Although it's easy to berate the media for showing trite images of how we ought to live our lives, there are at least many lifestyles to choose from; so we can get away from baby mania should we choose. And no doubt will; for consumer logic tells us that now the bump has been the 'in' thing for a while, it's pretty soon bound to become 'passé'. Hastened no doubt by the line, propounded by the theorist Mary O'Brien, that there's a new class division between those who breed and those who do not. Economically, she says, girls in the club don't come out on top. Yet when you (it's too late for me) zip down to the clinic to get kitted out for the consequence-free shag, it's amusing to find they still call it family planning. Historically, a most pointed choice of words, but perhaps today they are more apt to describe the designer baby trend. Yet with this kind of steadfastness, it would be a mistake to think the medical world is immune to the vacillations of fashion. For while the media may be trying to cultivate our taste for babies right now, the extreme edges of genetic science are trying to modify babies to fit our tastes. An odd idea, considering tastes change. Imagine the dreaded put-down: 'Jeez, your kid is so Nineties.' At least in the media, views of the baby and bump can change because, in the end, they are only modifying images not real people. And lastly, the life-style schmooze makes maternity look wonderful, not stressful and ridden with pitfalls. Offered the choice, I know which attitude I'd rather have.

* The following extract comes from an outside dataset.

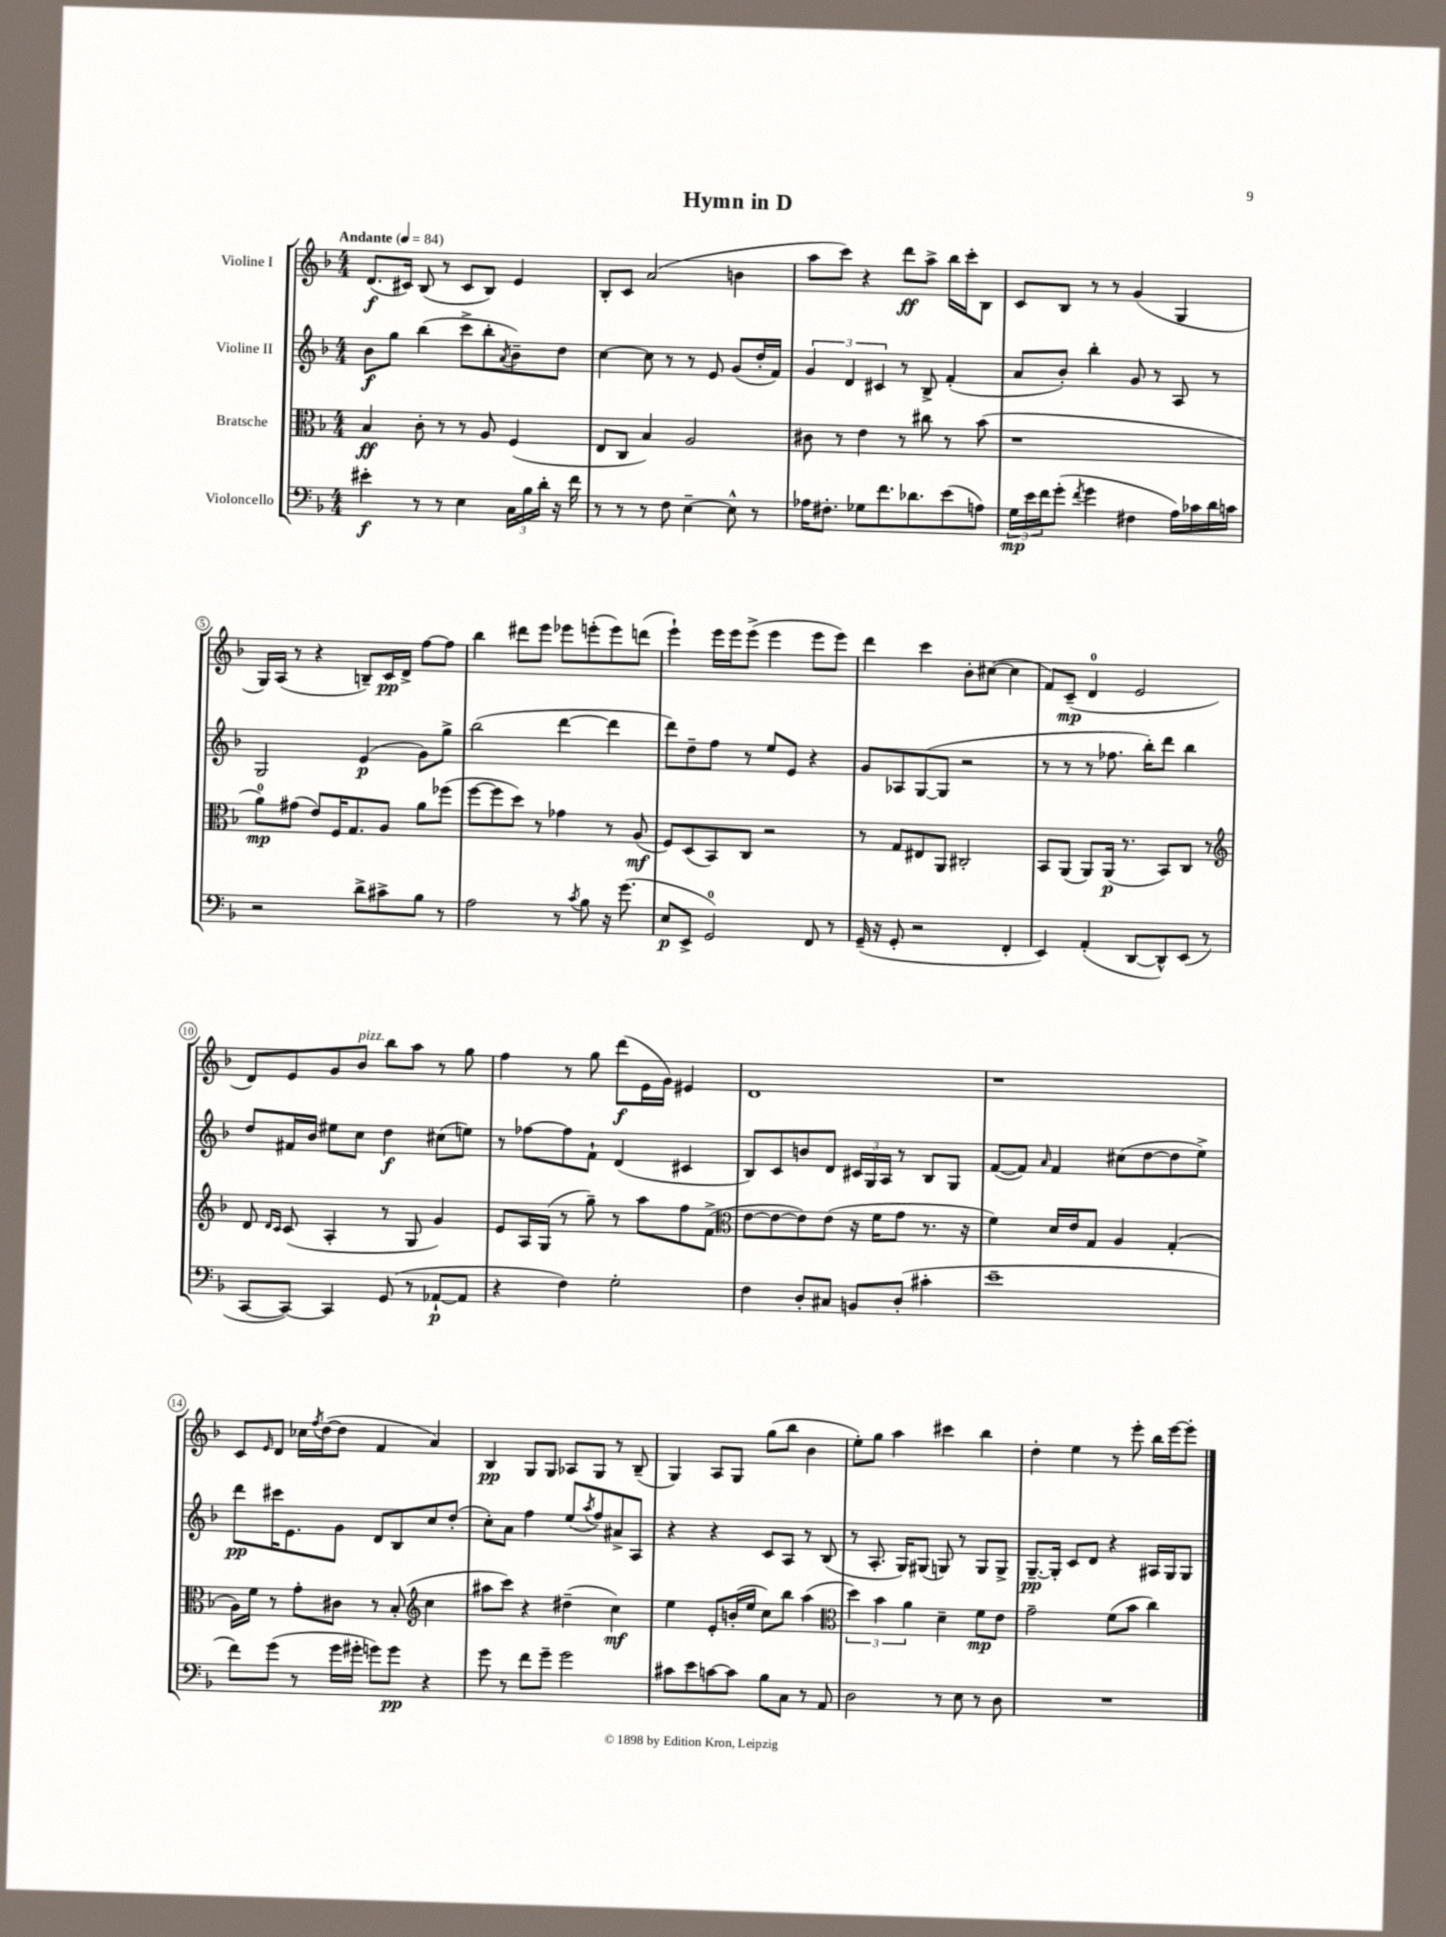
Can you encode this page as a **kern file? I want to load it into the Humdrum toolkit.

And so for the all protestations about the consumption of just about every last thing on this planet, it's impossible not to be complicit to some extent. Forget No Logo, Clare from my ante-natal classes called her little girl Biba after the cult Sixties clothes shop. As for me, I would justify my early cravings for pie and chips as the baby tapping into the Nineties trend for back-to-British cuisine. Later on, seated in a London design store in front of a contemporary Jasper Morrison lamp and listing its pros and cons over a Fifties Louis Poulsen , the baby prods me in the bladder for the first time ever. And, tuned in to my bump as every mum should be, I instinctively translate: 'Ooh, it wants the Morrison.' A stylish choice of course and thrifty too -well, in context, that is- for it cost £100 less than its retro competitor. This child, it seems, is shaping up nicely.


Monika Parrinder gave birth to a daughter, Mia, on 24 April 2001.